Looking beyond the IT department is also critical. Company-wide collaboration from the outset is essential for success. Organisations that encourage C-level co-ownership of digital transformation are 1.5 to 2 times more likely to enjoy greater ROI from IT innovation. 

Rolling out new technologies should involve employees from across the business from the very start. Doing so helps determine use cases, understand system dependencies and required functionality, and evaluate workforce readiness.

Introducing any new technology has the potential to disrupt operations, resulting in downtime, friction and loss of internal support. Creating and communicating a phased AI roadmap is a proven strategy to help businesses navigate the change. Clear communication of a staged plan, combined with employee training, will help ensure employees embrace changes, leading to successful integrations. Demonstrating incremental improvements builds momentum, confidence and support. For example, enhancing specific workflows with AI-driven insights or automating repetitive admin tasks will highlight immediate benefits and smooth the way for future initiatives. 

A more considered, structured approach

Instead of chasing every emerging tech trend, organisations are adopting a more considered, structured approach to digital transformation.

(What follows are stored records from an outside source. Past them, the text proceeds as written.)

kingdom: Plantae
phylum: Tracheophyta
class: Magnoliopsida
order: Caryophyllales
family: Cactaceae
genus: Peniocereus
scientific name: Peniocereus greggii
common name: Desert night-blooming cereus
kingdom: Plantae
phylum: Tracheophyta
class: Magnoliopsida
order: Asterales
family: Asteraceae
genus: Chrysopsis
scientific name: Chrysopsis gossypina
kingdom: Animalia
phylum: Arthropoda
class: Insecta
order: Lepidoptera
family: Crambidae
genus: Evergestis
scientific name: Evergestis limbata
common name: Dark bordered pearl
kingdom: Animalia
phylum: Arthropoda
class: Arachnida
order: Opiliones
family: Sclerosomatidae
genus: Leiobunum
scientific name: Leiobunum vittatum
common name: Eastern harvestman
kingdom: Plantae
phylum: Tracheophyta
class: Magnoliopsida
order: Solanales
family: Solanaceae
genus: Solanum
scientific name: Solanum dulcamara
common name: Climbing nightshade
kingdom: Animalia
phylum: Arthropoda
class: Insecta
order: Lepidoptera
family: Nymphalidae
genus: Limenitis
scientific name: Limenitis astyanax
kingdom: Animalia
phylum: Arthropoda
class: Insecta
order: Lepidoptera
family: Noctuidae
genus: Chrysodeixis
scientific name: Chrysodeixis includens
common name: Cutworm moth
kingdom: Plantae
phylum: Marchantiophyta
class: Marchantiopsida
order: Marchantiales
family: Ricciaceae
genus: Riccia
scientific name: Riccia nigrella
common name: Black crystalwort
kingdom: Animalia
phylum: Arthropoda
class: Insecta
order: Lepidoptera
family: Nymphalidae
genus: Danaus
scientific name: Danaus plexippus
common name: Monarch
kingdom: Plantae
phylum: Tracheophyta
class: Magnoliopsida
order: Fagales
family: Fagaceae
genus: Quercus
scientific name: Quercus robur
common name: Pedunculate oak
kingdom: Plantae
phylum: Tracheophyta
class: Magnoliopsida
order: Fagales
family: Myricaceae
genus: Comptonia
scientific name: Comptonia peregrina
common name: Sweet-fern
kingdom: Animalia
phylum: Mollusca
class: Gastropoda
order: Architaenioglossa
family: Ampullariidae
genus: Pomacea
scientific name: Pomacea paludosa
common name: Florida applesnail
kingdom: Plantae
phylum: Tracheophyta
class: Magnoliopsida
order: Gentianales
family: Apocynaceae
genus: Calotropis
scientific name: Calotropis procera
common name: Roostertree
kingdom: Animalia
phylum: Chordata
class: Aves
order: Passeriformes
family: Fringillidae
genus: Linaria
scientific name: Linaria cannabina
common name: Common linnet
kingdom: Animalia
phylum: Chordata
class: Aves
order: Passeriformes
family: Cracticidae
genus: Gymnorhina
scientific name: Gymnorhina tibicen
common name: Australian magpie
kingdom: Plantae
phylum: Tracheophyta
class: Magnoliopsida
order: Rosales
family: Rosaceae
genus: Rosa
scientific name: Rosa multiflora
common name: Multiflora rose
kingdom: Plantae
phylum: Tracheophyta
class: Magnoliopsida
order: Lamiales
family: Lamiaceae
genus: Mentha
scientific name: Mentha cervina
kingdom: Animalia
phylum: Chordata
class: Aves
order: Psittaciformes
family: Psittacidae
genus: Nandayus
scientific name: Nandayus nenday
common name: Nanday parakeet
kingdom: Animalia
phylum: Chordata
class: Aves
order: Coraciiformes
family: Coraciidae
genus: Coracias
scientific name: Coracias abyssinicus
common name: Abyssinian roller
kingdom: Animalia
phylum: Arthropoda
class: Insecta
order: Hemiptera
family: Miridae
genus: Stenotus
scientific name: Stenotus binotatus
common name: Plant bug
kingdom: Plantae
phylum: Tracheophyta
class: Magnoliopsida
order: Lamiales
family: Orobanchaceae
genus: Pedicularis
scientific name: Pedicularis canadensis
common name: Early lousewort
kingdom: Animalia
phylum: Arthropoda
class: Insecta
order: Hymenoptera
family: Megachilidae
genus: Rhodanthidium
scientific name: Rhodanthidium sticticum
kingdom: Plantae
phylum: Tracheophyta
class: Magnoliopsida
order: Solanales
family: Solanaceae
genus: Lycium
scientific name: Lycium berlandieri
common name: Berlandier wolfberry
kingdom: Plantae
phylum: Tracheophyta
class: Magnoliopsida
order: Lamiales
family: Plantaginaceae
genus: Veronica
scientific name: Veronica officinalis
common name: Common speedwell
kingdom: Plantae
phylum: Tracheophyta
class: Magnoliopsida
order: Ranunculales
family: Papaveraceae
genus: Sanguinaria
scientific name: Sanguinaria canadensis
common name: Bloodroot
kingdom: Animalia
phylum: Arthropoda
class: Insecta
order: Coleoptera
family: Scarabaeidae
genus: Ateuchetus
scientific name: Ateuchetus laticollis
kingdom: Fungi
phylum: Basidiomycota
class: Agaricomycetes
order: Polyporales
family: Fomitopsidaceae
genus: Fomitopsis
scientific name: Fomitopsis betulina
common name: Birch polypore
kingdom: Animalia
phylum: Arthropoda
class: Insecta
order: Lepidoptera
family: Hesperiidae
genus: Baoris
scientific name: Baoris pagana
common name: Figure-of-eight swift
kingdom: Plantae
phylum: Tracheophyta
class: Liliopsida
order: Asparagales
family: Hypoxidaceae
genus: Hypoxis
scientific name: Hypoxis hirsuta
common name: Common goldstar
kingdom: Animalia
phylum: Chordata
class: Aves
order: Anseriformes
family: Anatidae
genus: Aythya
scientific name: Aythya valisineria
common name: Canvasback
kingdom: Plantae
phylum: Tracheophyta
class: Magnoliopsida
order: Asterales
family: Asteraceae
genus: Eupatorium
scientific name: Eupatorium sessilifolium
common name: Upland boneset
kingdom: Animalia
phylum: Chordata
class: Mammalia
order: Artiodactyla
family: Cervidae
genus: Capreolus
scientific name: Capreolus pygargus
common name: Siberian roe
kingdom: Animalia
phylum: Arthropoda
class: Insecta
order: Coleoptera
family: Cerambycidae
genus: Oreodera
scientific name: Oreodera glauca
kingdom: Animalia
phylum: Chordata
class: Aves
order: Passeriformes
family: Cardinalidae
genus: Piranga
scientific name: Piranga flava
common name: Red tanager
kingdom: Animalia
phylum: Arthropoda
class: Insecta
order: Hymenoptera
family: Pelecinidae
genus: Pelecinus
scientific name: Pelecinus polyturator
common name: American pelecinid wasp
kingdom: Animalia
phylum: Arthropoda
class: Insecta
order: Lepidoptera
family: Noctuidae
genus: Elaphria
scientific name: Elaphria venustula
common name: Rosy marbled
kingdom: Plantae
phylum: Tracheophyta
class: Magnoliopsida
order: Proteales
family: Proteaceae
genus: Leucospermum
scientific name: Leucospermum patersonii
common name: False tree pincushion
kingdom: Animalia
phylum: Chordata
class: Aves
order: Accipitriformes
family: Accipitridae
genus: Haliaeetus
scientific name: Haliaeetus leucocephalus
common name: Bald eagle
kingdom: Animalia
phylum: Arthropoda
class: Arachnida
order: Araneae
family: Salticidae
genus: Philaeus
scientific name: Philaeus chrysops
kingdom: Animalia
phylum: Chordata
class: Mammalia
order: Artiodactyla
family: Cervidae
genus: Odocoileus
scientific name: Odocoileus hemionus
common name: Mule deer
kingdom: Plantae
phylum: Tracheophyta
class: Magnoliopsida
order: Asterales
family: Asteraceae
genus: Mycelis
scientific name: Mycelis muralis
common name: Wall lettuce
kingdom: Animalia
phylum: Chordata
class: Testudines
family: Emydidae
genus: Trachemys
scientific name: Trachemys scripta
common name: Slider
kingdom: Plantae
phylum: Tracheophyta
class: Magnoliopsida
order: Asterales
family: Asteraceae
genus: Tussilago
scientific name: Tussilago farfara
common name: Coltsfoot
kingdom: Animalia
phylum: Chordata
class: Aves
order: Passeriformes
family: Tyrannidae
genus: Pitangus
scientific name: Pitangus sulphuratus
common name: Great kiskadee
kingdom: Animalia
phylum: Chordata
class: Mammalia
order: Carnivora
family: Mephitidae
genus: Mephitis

Aligning IT initiatives with overarching business goals and setting clear KPIs ensures efforts remain relevant and measurable. 

This more considered approach to IT innovation mitigates risk. Not only that, it also ensures that every investment contributes tangible business value. Businesses that strike the right balance between aspiration and pragmatism will unlock greater value and emerge stronger and more competitive in the process.